Extracted page text data:
····················

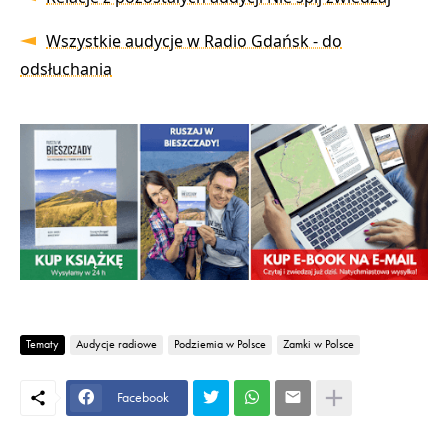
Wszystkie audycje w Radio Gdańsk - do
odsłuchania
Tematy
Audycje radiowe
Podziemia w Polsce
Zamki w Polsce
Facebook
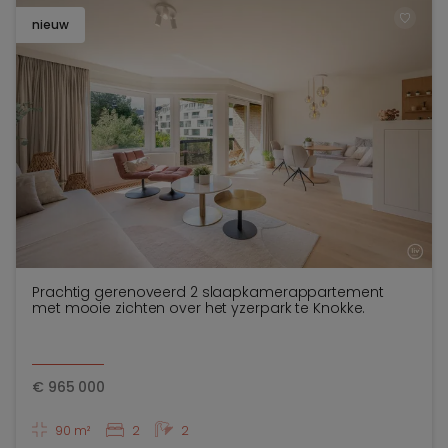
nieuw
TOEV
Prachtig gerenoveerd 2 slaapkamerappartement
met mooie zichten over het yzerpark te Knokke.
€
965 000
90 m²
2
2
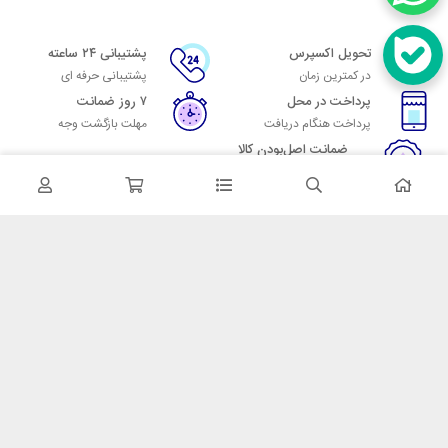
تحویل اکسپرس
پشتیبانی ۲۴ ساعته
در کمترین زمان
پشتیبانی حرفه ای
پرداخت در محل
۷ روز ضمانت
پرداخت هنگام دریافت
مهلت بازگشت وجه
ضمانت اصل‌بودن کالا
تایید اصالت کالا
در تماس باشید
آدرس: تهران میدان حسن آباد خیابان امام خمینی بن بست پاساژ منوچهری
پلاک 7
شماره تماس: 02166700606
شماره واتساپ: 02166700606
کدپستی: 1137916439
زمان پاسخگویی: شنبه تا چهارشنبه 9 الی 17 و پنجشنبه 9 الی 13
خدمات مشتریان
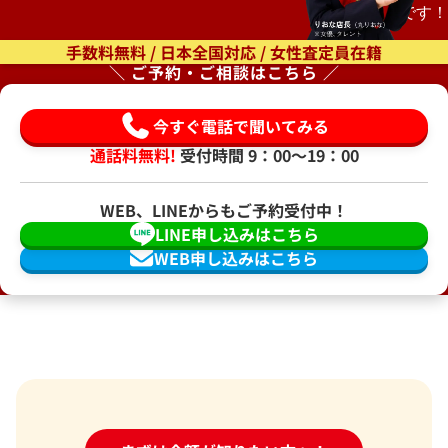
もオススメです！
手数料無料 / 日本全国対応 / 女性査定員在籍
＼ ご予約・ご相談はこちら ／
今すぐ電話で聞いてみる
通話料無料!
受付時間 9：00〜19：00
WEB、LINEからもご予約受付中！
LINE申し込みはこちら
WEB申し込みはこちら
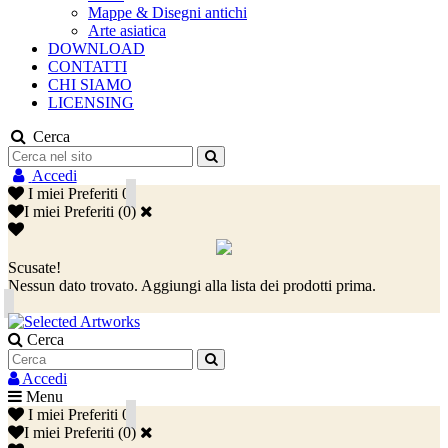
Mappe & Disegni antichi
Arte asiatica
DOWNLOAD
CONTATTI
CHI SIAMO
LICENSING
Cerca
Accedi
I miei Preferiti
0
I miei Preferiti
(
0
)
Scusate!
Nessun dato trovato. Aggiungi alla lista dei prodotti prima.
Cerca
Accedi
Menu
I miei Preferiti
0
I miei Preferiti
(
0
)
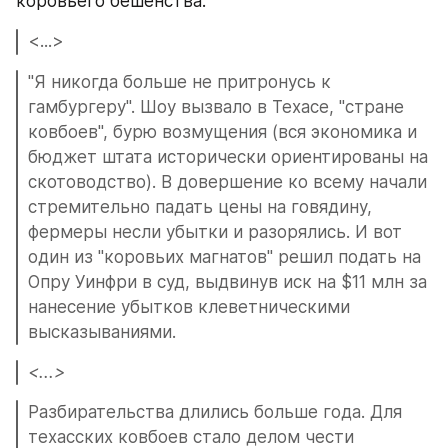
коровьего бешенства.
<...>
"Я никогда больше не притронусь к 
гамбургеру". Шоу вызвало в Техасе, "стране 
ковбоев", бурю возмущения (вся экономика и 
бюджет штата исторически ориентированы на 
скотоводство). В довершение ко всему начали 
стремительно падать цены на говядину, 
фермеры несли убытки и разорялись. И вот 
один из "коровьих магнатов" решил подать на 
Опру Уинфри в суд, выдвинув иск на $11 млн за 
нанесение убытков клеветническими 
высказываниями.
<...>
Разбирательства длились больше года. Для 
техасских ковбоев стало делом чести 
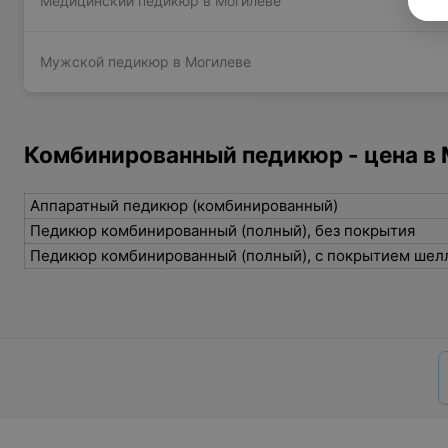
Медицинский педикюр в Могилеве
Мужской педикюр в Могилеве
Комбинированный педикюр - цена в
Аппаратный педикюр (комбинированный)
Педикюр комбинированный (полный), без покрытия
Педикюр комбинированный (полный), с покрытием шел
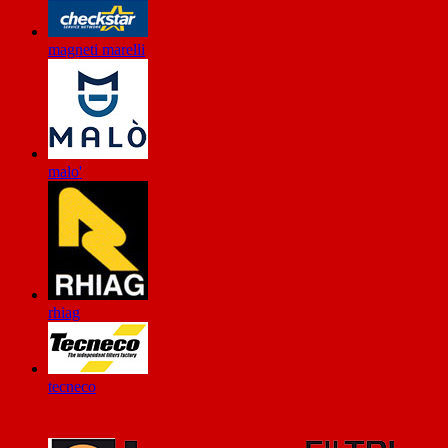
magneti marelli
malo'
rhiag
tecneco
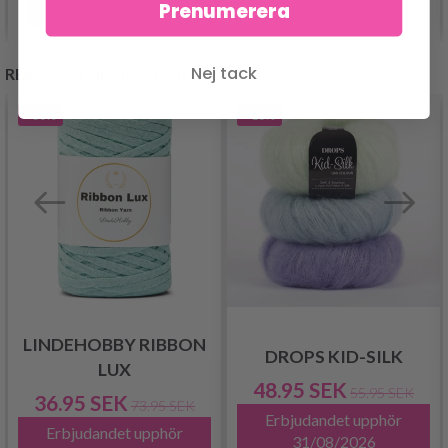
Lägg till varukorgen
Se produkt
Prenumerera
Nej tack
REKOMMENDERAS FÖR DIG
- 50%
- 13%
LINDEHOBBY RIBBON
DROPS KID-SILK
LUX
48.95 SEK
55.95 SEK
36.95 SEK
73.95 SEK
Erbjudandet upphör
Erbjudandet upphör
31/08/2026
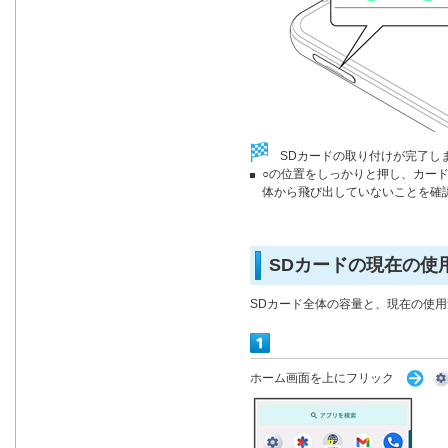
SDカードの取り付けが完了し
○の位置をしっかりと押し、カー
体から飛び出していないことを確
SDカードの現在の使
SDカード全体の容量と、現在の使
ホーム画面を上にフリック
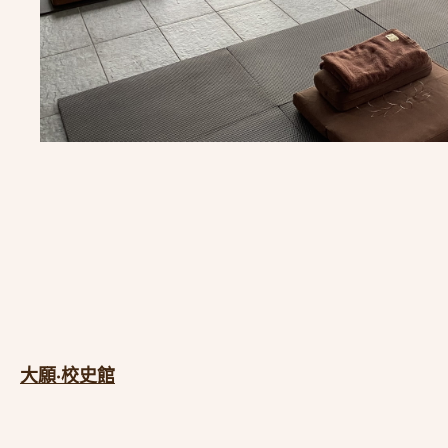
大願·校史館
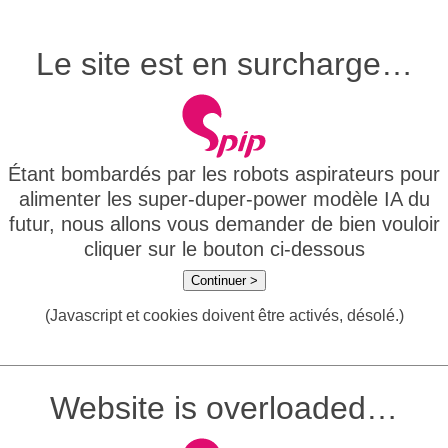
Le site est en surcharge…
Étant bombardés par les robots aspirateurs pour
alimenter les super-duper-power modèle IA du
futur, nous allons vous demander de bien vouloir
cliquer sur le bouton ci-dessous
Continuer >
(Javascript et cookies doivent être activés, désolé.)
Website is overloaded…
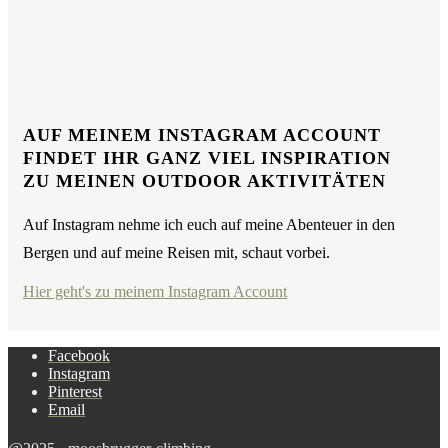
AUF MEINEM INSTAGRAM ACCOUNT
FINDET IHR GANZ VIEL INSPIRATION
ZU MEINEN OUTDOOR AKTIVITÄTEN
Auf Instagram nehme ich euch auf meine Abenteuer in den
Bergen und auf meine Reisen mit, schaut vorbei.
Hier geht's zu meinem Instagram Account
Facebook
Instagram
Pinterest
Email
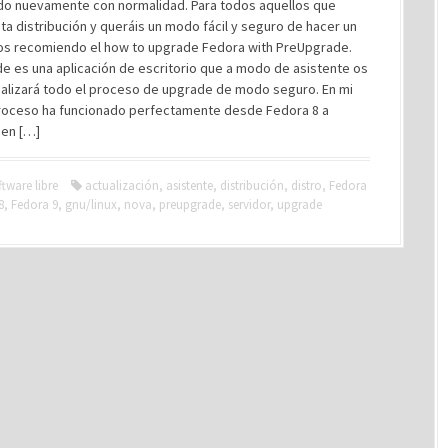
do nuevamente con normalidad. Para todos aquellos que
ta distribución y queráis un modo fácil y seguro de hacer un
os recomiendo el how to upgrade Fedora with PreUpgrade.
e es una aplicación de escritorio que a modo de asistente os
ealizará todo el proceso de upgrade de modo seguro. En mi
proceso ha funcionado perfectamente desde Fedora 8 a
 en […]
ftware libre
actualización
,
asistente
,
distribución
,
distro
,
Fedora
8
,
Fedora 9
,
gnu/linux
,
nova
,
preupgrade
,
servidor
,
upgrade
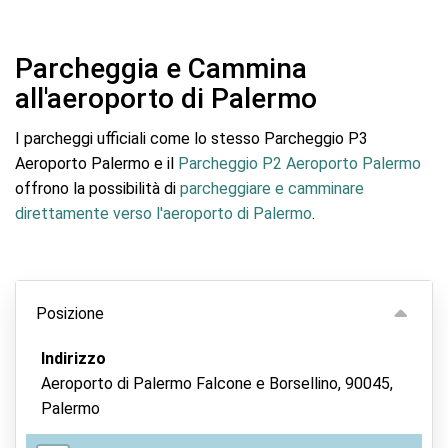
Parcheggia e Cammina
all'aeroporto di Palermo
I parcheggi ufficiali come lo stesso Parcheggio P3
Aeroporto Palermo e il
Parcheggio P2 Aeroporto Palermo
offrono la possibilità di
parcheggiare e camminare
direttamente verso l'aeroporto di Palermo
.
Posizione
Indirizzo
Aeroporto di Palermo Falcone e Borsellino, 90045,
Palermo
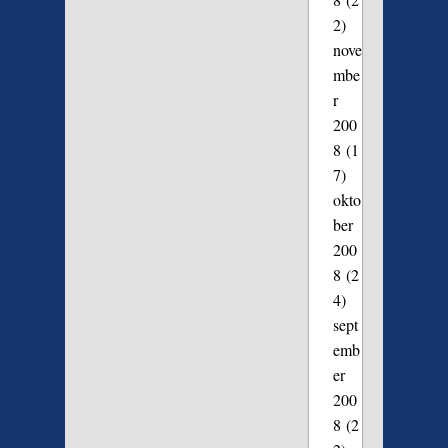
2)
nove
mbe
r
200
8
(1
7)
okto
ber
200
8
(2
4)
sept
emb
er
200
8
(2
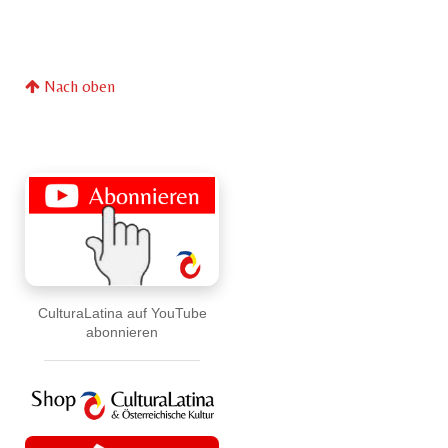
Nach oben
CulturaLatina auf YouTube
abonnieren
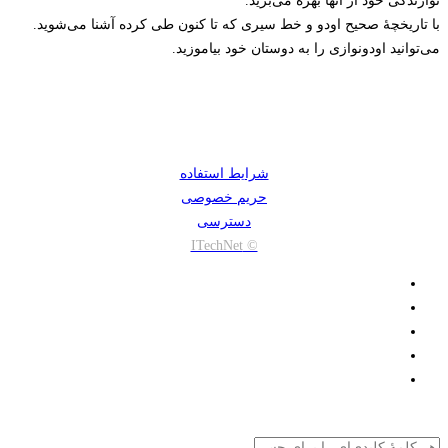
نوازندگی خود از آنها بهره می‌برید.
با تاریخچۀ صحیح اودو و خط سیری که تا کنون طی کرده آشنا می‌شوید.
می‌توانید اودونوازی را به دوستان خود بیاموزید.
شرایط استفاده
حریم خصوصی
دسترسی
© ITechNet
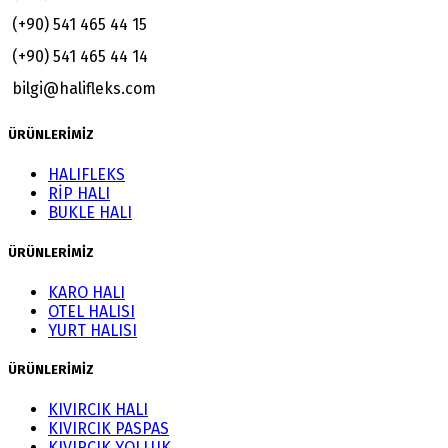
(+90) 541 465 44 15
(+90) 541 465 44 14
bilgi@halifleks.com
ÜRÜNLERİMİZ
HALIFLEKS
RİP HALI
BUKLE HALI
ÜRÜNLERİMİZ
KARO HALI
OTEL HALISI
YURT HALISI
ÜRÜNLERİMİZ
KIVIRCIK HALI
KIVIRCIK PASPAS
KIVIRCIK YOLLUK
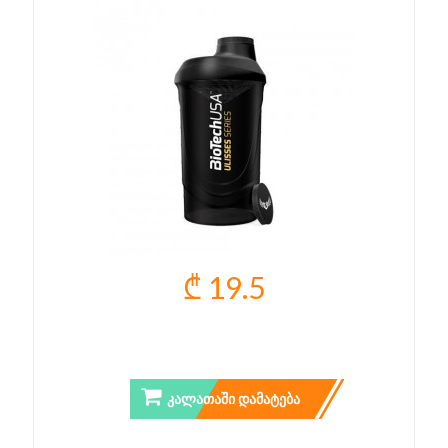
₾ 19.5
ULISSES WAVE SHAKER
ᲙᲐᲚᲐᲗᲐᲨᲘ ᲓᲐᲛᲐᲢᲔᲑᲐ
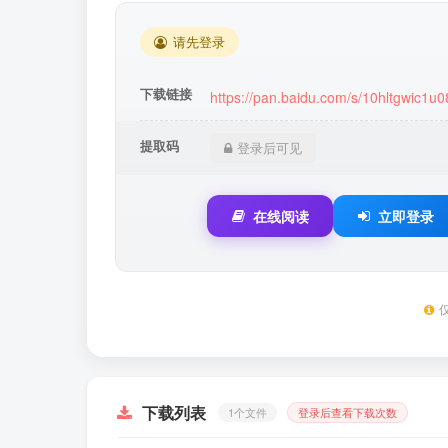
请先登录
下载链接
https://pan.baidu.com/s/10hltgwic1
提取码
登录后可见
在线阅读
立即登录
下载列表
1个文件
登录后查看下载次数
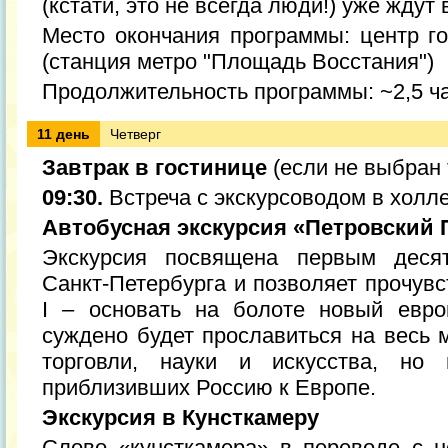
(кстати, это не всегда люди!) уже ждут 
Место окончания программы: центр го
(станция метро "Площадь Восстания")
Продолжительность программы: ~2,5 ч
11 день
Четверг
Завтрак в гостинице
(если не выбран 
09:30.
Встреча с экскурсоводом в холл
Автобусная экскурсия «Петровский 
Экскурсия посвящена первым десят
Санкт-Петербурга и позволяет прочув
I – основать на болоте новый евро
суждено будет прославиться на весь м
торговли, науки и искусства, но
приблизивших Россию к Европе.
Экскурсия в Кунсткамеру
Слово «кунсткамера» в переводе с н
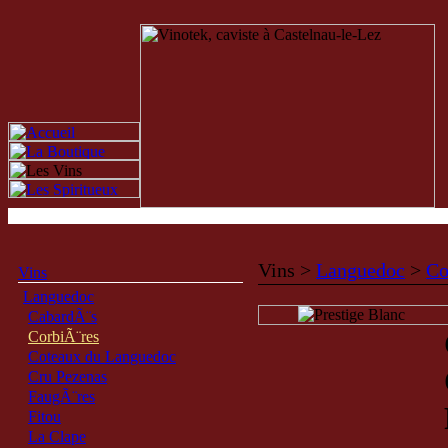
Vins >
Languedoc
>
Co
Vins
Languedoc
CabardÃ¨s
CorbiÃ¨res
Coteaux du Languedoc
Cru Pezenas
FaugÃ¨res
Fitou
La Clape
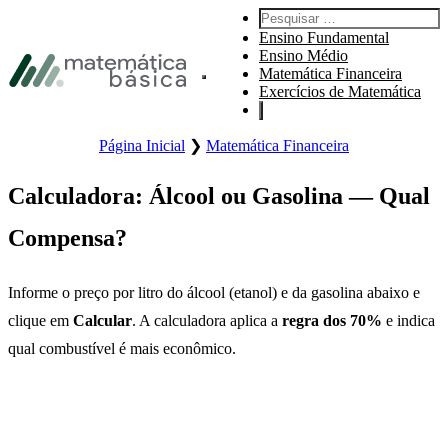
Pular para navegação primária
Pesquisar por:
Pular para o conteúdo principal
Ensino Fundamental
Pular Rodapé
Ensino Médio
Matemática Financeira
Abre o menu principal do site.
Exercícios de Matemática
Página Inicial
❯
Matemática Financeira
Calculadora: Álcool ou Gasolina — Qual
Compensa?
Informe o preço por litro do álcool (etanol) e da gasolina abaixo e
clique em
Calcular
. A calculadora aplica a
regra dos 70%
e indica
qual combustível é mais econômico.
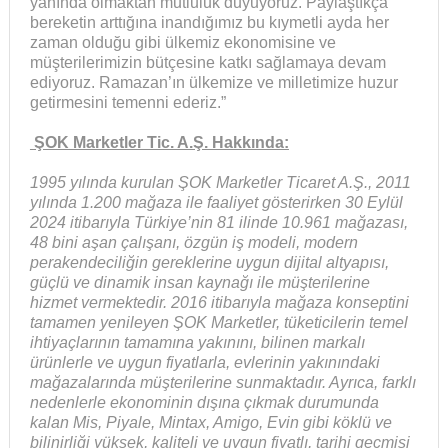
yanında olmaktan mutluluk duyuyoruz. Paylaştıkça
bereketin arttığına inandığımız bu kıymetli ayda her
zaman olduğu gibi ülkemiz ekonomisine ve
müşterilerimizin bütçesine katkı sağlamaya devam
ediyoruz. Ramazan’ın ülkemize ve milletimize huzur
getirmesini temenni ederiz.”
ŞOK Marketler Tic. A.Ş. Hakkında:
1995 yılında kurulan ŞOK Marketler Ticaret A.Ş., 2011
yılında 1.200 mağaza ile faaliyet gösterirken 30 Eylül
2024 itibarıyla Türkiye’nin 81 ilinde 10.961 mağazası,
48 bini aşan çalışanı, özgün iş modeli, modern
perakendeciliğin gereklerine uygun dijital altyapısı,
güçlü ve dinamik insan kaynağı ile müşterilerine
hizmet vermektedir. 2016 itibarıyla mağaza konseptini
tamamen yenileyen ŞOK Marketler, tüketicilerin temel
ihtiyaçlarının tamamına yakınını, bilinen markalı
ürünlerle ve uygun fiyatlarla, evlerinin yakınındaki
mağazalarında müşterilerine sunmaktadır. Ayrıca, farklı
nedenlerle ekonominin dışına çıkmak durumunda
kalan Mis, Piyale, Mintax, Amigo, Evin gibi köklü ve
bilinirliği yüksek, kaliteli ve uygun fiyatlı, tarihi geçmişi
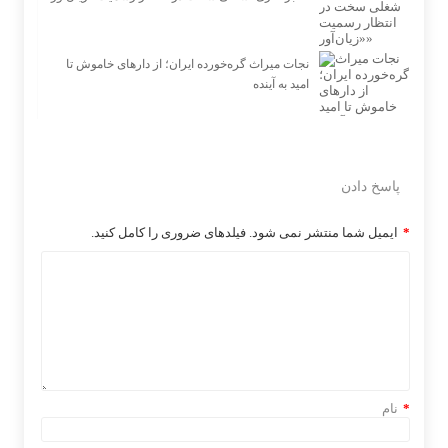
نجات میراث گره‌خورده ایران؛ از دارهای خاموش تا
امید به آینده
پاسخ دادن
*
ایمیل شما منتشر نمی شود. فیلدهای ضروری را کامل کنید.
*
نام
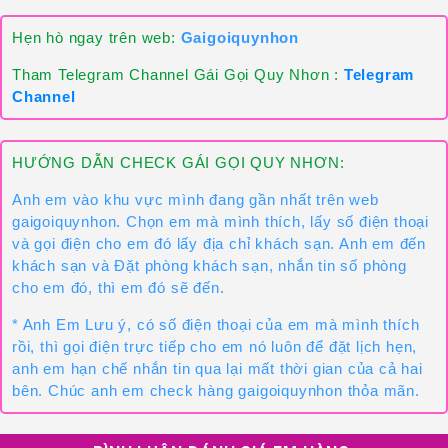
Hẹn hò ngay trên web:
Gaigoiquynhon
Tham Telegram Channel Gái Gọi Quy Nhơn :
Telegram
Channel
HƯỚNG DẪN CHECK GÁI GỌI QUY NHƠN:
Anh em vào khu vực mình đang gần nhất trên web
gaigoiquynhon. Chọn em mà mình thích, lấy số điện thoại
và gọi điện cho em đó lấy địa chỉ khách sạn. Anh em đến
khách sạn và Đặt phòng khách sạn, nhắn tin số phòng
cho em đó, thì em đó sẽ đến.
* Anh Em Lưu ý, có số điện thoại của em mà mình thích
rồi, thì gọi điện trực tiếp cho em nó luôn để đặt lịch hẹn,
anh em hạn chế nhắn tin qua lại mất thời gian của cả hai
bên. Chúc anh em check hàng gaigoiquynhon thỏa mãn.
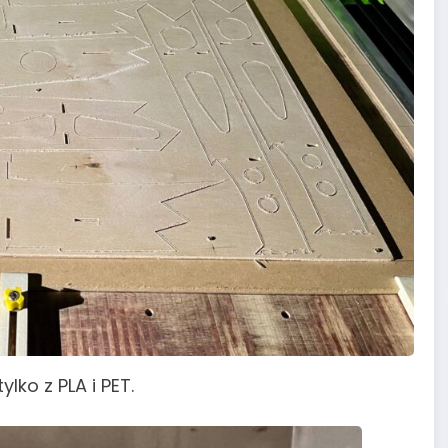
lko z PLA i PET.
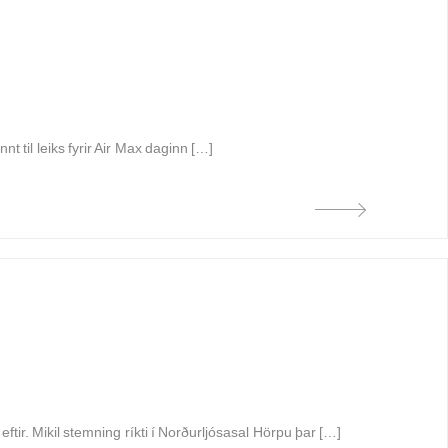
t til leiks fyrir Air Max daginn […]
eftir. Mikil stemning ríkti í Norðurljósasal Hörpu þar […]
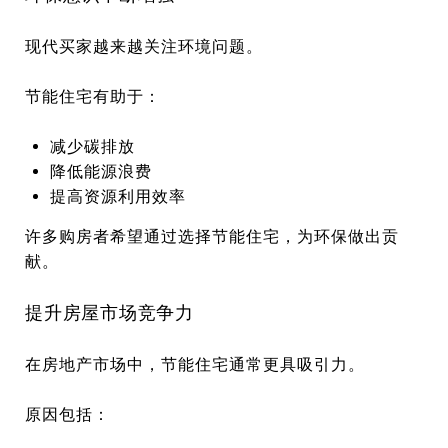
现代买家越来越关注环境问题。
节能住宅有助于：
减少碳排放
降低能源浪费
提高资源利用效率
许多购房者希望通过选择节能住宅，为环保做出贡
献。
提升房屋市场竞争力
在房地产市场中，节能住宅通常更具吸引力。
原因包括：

····················

§ **What you need to do**: From the opening line of the entries above to the line that holds "مهلت بازگشت وجه", inclusive, reproduce each line exactly and omit any picture.

§ **Expected answer**:
Wszystkie audycje w Radio Gdańsk - do
odsłuchania
Tematy
Audycje radiowe
Podziemia w Polsce
Zamki w Polsce
Facebook
nieuw
TOEV
Prachtig gerenoveerd 2 slaapkamerappartement
met mooie zichten over het yzerpark te Knokke.
€
965 000
90 m²
2
2
تحویل اکسپرس
پشتیبانی ۲۴ ساعته
در کمترین زمان
پشتیبانی حرفه ای
پرداخت در محل
۷ روز ضمانت
پرداخت هنگام دریافت
مهلت بازگشت وجه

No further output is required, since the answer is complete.